An open tubular column with a diameter of 203 μm and a stationary phase thickness on the inner wall of 0.75 μm passes unretained solute through in 53 s. A particular solute has a retention time of 435 s.

a.) What is the partition coefficient for this solute?

K=_____

b.) What fraction of time does this solute spend in the stationary phase?

Ts/Ttotal=_____

Answer 1

solution:

b)fraction of time spent in stationary phase = time spent in stationary phase/total time spent

fraction of time spent in stationary phase = (435 – 53 s)/435 s = 0.878 = 87.8%

a)k = (435 – 53 s)/53 s = 7.2

K = C_s/C_m = k(V_m/V_s)

V_m = V_cylinder = π(d²/4)L = π[(0.203 mm)²/4)L = 0.0324 mm²L

V_s = V_tube = V_{outer cylinder} – V_{inner cylinder} = π[(0.203 mm)²/4]L – π{[(0.207 mm – 2(0.00075 mm)]²/4}L

Note: for a thin tube, V_tube = πtdL, where t = film thickness.
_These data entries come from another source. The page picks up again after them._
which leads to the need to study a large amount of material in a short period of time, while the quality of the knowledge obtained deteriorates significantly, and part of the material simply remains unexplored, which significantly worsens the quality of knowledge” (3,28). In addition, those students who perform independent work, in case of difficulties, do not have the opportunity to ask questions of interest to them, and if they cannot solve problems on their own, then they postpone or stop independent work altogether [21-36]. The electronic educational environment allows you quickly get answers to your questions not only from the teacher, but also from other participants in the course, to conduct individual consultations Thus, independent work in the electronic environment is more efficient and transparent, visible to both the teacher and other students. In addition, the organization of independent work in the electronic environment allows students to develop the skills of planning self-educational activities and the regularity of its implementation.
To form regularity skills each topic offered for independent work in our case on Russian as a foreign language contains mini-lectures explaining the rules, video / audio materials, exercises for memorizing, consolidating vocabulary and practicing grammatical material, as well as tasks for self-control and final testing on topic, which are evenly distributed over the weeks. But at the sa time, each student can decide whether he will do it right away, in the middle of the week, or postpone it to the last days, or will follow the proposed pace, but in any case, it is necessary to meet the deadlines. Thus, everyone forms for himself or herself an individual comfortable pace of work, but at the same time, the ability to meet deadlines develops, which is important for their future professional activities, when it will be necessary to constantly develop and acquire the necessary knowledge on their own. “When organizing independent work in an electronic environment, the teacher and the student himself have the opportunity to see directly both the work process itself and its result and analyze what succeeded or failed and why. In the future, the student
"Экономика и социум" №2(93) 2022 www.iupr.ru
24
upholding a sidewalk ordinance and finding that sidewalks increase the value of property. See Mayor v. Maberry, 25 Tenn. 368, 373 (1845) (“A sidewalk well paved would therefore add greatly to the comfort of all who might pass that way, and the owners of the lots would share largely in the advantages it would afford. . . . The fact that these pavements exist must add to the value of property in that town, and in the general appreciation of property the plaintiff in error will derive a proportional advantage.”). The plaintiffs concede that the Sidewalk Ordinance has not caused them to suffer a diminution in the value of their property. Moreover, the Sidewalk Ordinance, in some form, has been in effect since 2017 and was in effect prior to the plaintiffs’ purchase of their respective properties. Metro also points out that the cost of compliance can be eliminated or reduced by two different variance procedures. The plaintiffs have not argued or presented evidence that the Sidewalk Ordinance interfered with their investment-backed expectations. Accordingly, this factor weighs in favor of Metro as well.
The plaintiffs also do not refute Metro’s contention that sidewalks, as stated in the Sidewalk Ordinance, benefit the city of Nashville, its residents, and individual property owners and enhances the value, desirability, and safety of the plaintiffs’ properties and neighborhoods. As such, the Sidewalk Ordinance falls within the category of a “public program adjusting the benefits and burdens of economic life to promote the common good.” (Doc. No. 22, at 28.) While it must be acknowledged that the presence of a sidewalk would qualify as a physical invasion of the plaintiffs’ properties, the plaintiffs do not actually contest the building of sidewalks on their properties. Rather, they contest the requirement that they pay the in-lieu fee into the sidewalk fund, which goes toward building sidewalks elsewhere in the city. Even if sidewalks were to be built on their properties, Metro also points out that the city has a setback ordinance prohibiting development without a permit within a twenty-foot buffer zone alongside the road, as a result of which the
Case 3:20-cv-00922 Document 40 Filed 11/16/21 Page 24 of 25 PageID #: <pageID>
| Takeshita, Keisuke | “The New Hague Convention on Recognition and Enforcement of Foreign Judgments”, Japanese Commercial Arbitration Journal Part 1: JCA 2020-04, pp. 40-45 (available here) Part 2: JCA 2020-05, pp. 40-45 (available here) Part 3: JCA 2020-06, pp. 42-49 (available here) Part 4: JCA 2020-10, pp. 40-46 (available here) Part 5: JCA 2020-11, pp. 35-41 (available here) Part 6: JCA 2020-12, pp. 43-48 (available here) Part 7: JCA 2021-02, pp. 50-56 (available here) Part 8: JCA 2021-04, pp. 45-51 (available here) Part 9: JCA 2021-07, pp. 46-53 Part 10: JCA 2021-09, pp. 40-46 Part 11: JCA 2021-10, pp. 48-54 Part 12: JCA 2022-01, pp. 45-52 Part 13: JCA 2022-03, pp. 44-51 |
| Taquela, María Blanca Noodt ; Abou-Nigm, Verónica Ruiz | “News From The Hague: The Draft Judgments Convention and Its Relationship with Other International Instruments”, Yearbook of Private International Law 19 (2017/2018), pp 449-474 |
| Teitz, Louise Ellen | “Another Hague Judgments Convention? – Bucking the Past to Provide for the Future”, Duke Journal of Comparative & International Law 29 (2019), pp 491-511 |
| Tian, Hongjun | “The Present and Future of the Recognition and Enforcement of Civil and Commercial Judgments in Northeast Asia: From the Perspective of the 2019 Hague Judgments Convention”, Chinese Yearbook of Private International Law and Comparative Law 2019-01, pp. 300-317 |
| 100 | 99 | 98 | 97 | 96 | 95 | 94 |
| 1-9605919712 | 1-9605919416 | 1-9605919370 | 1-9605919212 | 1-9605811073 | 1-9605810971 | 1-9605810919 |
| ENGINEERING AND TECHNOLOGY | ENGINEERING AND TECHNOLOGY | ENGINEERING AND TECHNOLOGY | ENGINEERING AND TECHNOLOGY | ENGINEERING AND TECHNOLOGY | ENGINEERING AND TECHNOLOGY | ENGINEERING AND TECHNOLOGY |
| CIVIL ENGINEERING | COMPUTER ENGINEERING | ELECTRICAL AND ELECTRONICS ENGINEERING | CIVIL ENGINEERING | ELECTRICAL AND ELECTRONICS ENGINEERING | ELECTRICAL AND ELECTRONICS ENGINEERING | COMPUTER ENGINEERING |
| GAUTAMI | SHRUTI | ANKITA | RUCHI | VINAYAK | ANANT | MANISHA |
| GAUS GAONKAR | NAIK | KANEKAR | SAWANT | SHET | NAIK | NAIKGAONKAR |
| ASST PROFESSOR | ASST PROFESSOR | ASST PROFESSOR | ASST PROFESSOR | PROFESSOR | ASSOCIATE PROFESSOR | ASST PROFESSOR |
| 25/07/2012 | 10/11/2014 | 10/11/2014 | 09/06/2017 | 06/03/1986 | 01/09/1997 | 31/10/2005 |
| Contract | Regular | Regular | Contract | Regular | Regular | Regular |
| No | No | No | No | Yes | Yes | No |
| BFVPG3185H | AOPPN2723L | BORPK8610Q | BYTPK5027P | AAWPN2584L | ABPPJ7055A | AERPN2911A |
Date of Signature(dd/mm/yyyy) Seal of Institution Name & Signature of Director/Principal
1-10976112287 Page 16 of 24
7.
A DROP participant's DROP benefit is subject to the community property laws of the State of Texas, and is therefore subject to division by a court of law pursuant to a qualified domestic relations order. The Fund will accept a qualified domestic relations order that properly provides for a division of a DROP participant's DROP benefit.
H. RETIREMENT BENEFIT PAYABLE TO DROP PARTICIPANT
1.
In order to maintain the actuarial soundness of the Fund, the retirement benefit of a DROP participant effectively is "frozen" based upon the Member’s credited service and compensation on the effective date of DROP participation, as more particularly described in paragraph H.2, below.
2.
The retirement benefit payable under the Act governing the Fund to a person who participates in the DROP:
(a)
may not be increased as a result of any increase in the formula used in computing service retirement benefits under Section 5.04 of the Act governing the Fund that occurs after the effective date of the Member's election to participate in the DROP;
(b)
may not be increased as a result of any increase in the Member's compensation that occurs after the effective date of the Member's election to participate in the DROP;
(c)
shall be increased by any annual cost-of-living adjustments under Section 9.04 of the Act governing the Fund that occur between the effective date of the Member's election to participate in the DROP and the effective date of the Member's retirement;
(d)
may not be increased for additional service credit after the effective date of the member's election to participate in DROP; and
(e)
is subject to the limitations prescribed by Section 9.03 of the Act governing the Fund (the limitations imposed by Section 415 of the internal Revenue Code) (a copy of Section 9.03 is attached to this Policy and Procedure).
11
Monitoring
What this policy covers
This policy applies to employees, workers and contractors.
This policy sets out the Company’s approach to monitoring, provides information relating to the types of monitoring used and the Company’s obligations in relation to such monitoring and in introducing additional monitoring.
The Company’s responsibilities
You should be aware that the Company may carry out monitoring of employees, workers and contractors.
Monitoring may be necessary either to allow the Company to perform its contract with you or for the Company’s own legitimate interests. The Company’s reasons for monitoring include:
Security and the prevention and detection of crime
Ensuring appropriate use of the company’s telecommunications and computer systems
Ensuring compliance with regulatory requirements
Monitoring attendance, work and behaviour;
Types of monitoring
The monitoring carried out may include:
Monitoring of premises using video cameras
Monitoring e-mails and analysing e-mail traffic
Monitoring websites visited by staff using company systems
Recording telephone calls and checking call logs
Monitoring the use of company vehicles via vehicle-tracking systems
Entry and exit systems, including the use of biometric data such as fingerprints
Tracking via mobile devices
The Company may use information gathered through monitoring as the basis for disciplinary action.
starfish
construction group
This same equation also can be calculated from the first equation (V_s = V_tube = V_{outer cylinder} – V_{inner cylinder} ) since

V_tube = π[(0.203 mm)²/4]L – π[(0.203 mm)²/4]L + π(0.203 mm)(0.00075 mm)L –

π(0.0075 mm)²L. The first two terms cancel out and since 0.203 mm >> 0.00075 mm, the last term is inconsequential.

V_s = V_tube = π(0.203 mm)(0.00075 mm)L = 0.0005 mm²L

K = k(V_m/V_s) = 7.2(0.0324 mm²L/0.0005 mm²L) = 467 (note how L cancels out so the column length is not needed).